Provided text:
########

English actor (born 1991)

Nico Cristian Mirallegro (/ˌmɪrə'lɛgroʊ/ MIRR-ə-LEG-roh; born 26 January 1991) is an English actor and director. He is best known for his roles as Barry "Newt" Newton in the soap opera Hollyoaks (2007–2010), Finn Nelson in My Mad Fat Diary (2013–2015), Joe Middleton in The Village (2013), and Johnjo O'Shea in Common (2014). His feature film credits include Spike Island (2012), Anita B. (2014), The Pass (2016), and Peterloo (2018).

Recognised in 2012 by Screen International as one of its "Stars of Tomorrow", he has been lauded as one of the United Kingdom's "most promising young actors". Among his award nominations are those for Best Actor at the BBC Audio Drama Awards (2016, for Orpheus and Eurydice) and Best Supporting Actor at the BAFTA Awards (2014, for The Village).

==Early life==
Mirallegro was born on 26 January 1991 in Heywood, Greater Manchester. His Italian father is from Sicily, and his Irish mother, Maureen McLaughlin, is from Malin Head. He briefly attended a boarding school outside the UK, at where he was lonely and felt out of place. He also attended Siddal Moor Sports College in Heywood and the Manchester School of Acting. His parents are separated, and his father lives in Spain, with Mirallegro having moved there as a teenager to live with him for a time. He is conversational in Italian and Spanish.

Mirallegro says that he "fell into" acting in his mid-teens after following his sister Claudia to improv classes. At one of his first acting classes, he was "so scared [he] had to get one of the other lads to say [his] lines".

########

(Collected data)
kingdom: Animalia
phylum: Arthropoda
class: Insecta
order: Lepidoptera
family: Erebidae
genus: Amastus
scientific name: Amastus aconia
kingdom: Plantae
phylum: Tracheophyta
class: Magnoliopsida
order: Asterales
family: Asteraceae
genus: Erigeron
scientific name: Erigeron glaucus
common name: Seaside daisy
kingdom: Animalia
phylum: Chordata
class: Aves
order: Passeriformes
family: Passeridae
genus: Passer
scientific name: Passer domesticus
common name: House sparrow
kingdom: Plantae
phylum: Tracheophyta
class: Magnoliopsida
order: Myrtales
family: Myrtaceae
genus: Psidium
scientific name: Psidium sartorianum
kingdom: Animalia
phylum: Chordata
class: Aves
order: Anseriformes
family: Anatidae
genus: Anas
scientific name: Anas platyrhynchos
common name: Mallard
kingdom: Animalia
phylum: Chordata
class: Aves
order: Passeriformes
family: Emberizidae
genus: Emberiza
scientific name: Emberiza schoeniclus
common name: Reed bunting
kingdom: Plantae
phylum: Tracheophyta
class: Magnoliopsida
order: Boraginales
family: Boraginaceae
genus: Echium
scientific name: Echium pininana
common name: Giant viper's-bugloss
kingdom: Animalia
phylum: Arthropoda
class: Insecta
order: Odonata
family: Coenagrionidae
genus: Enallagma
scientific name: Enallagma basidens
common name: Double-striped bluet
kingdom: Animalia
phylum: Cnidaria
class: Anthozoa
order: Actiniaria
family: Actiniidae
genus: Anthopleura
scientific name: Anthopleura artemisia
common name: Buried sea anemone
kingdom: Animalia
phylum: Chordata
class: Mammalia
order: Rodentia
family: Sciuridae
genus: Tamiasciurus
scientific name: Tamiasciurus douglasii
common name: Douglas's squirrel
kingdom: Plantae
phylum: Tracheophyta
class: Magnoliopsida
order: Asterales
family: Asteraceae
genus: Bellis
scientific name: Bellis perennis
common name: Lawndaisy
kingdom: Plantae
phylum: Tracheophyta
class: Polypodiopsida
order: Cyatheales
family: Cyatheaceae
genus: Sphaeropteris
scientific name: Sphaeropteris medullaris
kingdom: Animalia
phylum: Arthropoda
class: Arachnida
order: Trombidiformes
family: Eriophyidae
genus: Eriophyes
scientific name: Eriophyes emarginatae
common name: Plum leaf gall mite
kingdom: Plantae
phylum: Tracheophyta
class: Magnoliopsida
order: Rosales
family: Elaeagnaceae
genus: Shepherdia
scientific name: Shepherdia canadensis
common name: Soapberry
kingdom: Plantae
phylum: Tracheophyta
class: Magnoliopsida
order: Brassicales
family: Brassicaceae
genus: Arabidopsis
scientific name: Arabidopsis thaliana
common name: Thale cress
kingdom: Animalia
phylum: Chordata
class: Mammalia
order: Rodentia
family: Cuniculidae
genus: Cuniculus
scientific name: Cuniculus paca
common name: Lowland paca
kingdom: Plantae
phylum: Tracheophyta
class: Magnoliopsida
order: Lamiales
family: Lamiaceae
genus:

########

Tasks to perform:
1. In the Nico Mirallegro biography, which town in Greater Manchester is given as his birthplace?
2. Repeat the portion of the Nico Mirallegro biography that opens with the words containing "Nico Cristian Mirallegro" and closes with "for The Village).".
3. Pick up the Nico Mirallegro biography after its last sentence and carry it on.

Answers per task:
1. Heywood

2.
Nico Cristian Mirallegro (/ˌmɪrə'lɛgroʊ/ MIRR-ə-LEG-roh; born 26 January 1991) is an English actor and director. He is best known for his roles as Barry "Newt" Newton in the soap opera Hollyoaks (2007–2010), Finn Nelson in My Mad Fat Diary (2013–2015), Joe Middleton in The Village (2013), and Johnjo O'Shea in Common (2014). His feature film credits include Spike Island (2012), Anita B. (2014), The Pass (2016), and Peterloo (2018).

Recognised in 2012 by Screen International as one of its "Stars of Tomorrow", he has been lauded as one of the United Kingdom's "most promising young actors". Among his award nominations are those for Best Actor at the BBC Audio Drama Awards (2016, for Orpheus and Eurydice) and Best Supporting Actor at the BAFTA Awards (2014, for The Village).

3.
==Career==

===Television===
Mirallegro's first professional acting role came in 2007, after he was cast as emo teenager Newt in the long-running British soap opera Hollyoaks. Although he voluntarily left Hollyoaks after two years at age 18 to follow other acting projects, he was grateful for the opportunity to appear on the show: "Hollyoaks is where I learnt a lot of the craft, being in front of a camera six days a week. That's certainly an experience you don't get in drama school."

When filming for Hollyoaks, Mirallegro was also playing Cam Spencer in LOL, a web series which explored sex, drugs, and relationships. In 2010, Mirallegro appeared in an episode of the BBC drama series Moving On as a gay youngster who suffers bullying in school because of his sexuality. Beginning 2010, he appeared as an Italian foreign exchange student in nine episodes of the regular BBC series Doctors.

In December 2010, Mirallegro was in series one of the BBC One 1930s-period remake of Upstairs Downstairs. He portrayed a young footman called Johnny Proude, who took up a position in service to escape the poverty of the northern mining town where he was born. The BBC re-commissioned the production for a second series, in which he appeared again as Johnny. In the second series, his character appeared in a boxing tournament, requiring Mirallegro to take boxing lessons for the role. In 2011, Mirallegro appeared in the BBC's three-part psychological thriller Exile, playing the teenage version of leading character Tom Ronstadt. Later that year, he played Sam, a gay heroin addict in the BBC drama The Body Farm.

In 2013, he began playing Finn Nelson, the love interest of the main female character in E4's teen comedy-drama series My Mad Fat Diary. That same year, he also played the role of Joe Middleton in the BBC drama The Village. In 2014, Mirallegro portrayed a teenager prosecuted for murder under the Joint Enterprise law in the controversial BBC One production Common, written by Jimmy McGovern. Called "a bleak, powerful drama thick with political intent", a review started that Mirallegro "continues to prove himself as the best actor ever to graduate from Hollyoaks".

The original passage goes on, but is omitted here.